[Records from a collection]
◇ ◇ ◇

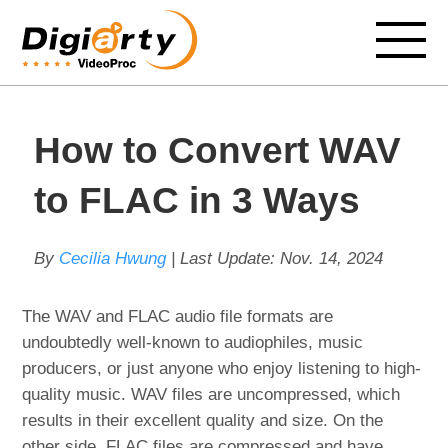
How to Convert WAV
to FLAC in 3 Ways
By
Cecilia Hwung
| Last Update:
Nov. 14, 2024
The WAV and FLAC audio file formats are
undoubtedly well-known to audiophiles, music
producers, or just anyone who enjoy listening to high-
quality music. WAV files are uncompressed, which
results in their excellent quality and size. On the
other side, FLAC files are compressed and have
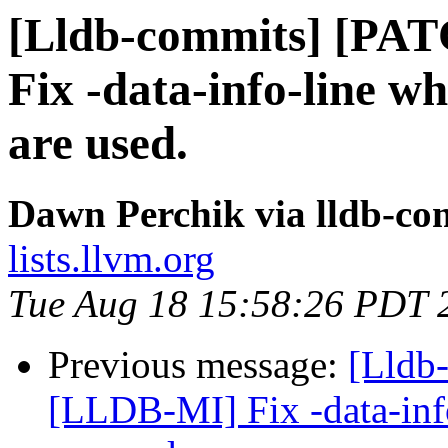
[Lldb-commits] [PA
Fix -data-info-line 
are used.
Dawn Perchik via lldb-co
lists.llvm.org
Tue Aug 18 15:58:26 PDT 
Previous message:
[Lldb
[LLDB-MI] Fix -data-inf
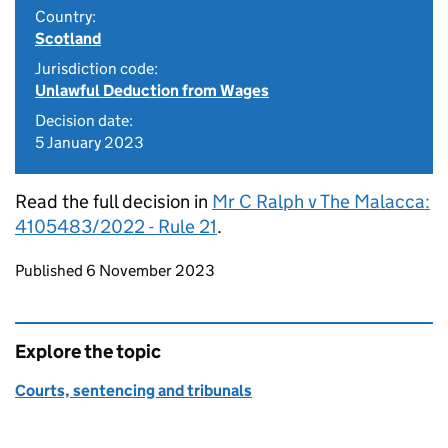
Country:
Scotland
Jurisdiction code:
Unlawful Deduction from Wages
Decision date:
5 January 2023
Read the full decision in
Mr C Ralph v The Malacca:
4105483/2022 - Rule 21
.
Updates to this page
Published 6 November 2023
Explore the topic
Courts, sentencing and tribunals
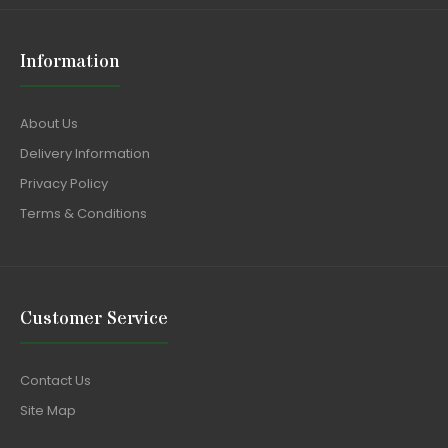
Information
About Us
Delivery Information
Privacy Policy
Terms & Conditions
Customer Service
Contact Us
Site Map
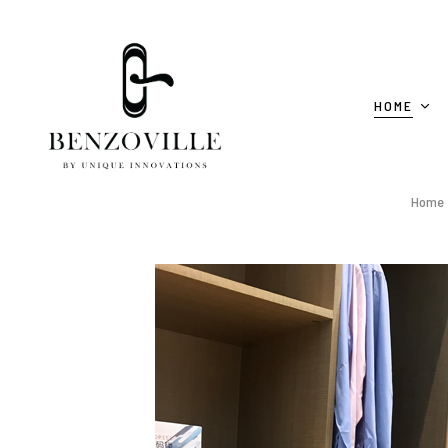
HOME
Home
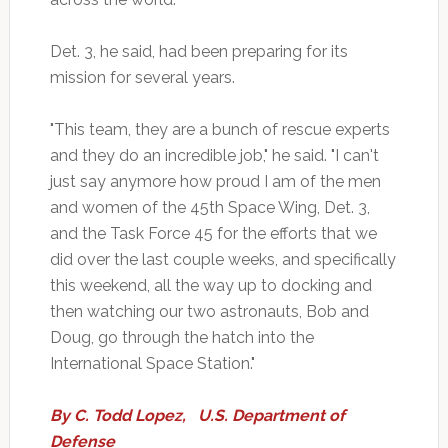
Det. 3, he said, had been preparing for its
mission for several years.
"This team, they are a bunch of rescue experts
and they do an incredible job," he said. "I can't
just say anymore how proud I am of the men
and women of the 45th Space Wing, Det. 3,
and the Task Force 45 for the efforts that we
did over the last couple weeks, and specifically
this weekend, all the way up to docking and
then watching our two astronauts, Bob and
Doug, go through the hatch into the
International Space Station."
By
C. Todd Lopez
,
U.S. Department of
Defense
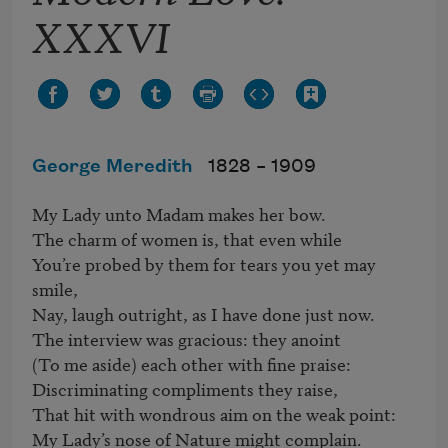
XXXVI
George Meredith
1828 –
1909
My Lady unto Madam makes her bow.

The charm of women is, that even while

You’re probed by them for tears you yet may 
smile,

Nay, laugh outright, as I have done just now.

The interview was gracious: they anoint

(To me aside) each other with fine praise:

Discriminating compliments they raise,

That hit with wondrous aim on the weak point:

My Lady’s nose of Nature might complain.
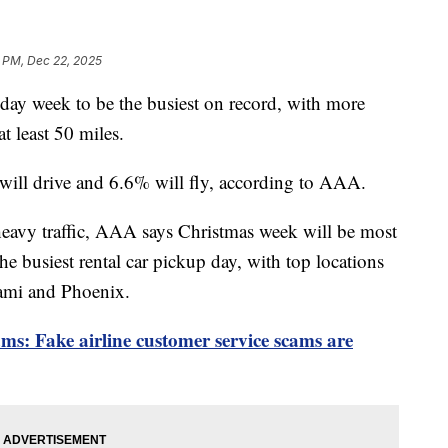
 PM, Dec 22, 2025
ay week to be the busiest on record, with more
t least 50 miles.
 will drive and 6.6% will fly, according to AAA.
heavy traffic, AAA says Christmas week will be most
the busiest rental car pickup day, with top locations
iami and Phoenix.
ms: Fake airline customer service scams are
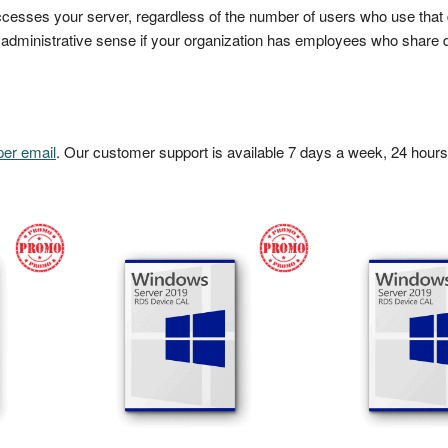
cesses your server, regardless of the number of users who use that 
ministrative sense if your organization has employees who share d
per email
. Our customer support is available 7 days a week, 24 hours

◇ ◇ ◇

Filter the entries down to the lines that include the string "files".

# Exercise response:
quality music. WAV files are uncompressed, which
other side, FLAC files are compressed and have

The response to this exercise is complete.